Holy crap, boys and girls. I spent the whole day in the sun. Shot about 300 rounds of .22, 9 mm and .357 over three hours today, doing slow ass versions of the El Presidente handgun drill for engaging multiple targets with a reload in the middle and shot the rifle I took from the four field positions (standing offhand, kneeling, sitting and prone) which had me lying in the dirt amongst the sagebrush and cactus.

After watching the tail end of the Germans taking out their colony settled by U-Boat, Mrs RML and I hiked up that little 9100 ft mountain at the edge of town. Three hours up and back. Came home and the damn grill ran out of gas just before our ribeyes were done but we still pulled off an OK dinner.
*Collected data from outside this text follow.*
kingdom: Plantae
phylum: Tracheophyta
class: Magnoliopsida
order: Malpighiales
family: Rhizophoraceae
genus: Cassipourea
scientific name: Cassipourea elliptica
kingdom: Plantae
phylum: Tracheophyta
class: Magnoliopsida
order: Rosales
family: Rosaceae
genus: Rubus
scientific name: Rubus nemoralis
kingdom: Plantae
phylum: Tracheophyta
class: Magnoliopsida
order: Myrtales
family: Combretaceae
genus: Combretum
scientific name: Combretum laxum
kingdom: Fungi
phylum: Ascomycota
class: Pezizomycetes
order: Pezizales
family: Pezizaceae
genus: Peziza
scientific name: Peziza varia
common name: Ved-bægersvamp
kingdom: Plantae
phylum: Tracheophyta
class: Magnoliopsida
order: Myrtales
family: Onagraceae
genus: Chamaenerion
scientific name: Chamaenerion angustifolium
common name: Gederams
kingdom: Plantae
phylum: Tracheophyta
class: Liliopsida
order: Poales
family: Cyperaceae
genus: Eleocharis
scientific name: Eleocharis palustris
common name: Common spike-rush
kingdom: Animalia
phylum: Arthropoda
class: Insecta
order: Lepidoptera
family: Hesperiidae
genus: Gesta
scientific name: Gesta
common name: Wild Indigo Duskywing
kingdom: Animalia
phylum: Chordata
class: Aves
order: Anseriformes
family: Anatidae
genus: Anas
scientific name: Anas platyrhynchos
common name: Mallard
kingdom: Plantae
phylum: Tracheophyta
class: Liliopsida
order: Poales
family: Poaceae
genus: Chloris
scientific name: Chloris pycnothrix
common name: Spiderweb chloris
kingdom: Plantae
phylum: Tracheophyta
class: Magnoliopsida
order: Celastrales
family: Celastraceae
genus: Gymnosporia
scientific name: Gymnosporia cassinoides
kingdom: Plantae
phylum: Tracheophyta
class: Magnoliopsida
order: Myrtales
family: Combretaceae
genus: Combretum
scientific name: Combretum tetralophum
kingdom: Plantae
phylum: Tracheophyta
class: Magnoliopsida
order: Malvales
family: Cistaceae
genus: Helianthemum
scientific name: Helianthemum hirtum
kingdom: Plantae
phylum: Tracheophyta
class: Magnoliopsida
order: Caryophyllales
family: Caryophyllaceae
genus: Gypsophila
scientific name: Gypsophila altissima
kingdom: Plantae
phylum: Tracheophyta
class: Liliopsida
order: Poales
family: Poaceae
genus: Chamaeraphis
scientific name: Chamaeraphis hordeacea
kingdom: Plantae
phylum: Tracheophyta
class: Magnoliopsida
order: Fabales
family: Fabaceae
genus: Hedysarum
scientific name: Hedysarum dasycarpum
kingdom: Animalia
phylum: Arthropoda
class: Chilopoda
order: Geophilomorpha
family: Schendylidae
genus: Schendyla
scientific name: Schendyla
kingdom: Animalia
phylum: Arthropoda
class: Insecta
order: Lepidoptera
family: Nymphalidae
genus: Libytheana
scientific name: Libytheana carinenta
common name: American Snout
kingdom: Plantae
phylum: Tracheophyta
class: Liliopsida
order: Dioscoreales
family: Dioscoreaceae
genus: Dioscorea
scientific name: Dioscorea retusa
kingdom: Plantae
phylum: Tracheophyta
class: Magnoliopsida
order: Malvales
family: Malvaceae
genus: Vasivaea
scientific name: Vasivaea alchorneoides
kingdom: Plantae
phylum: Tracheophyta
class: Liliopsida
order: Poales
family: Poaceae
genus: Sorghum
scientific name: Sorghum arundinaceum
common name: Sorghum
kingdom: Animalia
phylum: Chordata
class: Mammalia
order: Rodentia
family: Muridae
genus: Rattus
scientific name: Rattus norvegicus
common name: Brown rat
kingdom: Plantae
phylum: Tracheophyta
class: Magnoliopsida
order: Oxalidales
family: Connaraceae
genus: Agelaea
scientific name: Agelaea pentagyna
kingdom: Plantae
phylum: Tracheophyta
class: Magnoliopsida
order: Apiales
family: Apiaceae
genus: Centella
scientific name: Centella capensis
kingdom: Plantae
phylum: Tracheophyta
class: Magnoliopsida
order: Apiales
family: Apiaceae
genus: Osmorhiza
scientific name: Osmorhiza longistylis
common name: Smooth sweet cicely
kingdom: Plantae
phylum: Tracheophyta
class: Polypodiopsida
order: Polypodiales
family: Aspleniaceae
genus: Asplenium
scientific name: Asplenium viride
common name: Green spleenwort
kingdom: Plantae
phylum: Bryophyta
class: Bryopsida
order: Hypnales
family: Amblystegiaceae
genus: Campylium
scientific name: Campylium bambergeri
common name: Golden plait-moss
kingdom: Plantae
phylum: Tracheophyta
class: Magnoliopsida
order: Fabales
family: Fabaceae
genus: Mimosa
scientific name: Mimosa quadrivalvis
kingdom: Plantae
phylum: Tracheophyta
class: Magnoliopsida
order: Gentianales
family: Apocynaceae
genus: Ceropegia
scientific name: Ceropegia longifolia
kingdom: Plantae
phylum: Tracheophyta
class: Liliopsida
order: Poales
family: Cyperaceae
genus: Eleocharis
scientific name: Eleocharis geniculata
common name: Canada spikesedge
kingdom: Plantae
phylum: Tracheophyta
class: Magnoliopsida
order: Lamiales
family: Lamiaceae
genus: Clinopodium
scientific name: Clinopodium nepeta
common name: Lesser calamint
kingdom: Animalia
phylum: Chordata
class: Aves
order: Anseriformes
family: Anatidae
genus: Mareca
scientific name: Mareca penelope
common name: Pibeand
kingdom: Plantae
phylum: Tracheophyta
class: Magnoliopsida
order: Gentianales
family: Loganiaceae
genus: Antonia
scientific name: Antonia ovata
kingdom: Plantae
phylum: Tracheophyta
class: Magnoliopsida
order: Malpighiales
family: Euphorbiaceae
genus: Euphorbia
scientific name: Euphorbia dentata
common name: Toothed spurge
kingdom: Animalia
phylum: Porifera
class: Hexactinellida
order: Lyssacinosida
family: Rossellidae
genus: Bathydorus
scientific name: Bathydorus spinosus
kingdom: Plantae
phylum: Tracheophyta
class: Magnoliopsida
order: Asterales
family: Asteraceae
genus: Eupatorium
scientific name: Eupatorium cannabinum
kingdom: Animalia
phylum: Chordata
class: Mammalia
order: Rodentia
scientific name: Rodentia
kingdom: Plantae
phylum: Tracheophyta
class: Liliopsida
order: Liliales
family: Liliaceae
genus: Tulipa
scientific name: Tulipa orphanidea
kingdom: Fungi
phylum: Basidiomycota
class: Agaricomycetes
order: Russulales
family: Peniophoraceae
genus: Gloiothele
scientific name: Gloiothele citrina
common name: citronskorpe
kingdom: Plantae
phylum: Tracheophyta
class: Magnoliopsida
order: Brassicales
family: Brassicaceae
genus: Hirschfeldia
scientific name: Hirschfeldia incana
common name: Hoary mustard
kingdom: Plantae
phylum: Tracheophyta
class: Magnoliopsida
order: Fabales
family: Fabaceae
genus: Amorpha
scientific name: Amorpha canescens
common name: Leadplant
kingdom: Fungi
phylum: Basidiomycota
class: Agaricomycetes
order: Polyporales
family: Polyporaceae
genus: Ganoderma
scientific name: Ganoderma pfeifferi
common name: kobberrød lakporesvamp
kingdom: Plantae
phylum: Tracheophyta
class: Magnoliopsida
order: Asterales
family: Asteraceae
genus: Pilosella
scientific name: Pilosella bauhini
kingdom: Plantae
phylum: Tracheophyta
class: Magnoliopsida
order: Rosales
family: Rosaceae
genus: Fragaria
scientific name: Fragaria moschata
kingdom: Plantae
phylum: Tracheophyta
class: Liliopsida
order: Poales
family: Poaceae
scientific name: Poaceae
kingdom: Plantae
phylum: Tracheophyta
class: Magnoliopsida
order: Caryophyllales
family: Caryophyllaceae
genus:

My skin feels cooked from the day and I’m hydrating with a Malbec.

*line from a neil young song

@redmanlaw: You got it. I’ll be seeing the author tomorrow night. It’s a line I closely identified with when we had two children under the age of five.

@Walking Still: I thought it had to do with too much drankin’ or something when I heard it. Like my brother used to say, “parenthood is an exercise is sleep deprivation.”

/’night, y’all

TJ/ PHEW! Chaka has been added! I can’t believe I forgot her. Shame on me.

@Walking Still: There are some non-crazies who think that the use of dispersants can be helpful to the extent that it keeps oil off the beaches, wetlands etc. and leaves it in the water column where, over time, bacteria will eat it. But no one has ever tried using the stuff in 5,000 feet of water. I expect Godzilla to rise up out of the sludge any day now.

@Dodgerblue: I’ve got some ideas for Godzilla once he appears. How about a visit to the next BP board meeting?

@Dodgerblue: @Walking Still: Exactly! We need the Blue Oyster Cult to go down to Pensacola Beach and play their tribute to the cinema monster and raise him from the depths to avenge the world!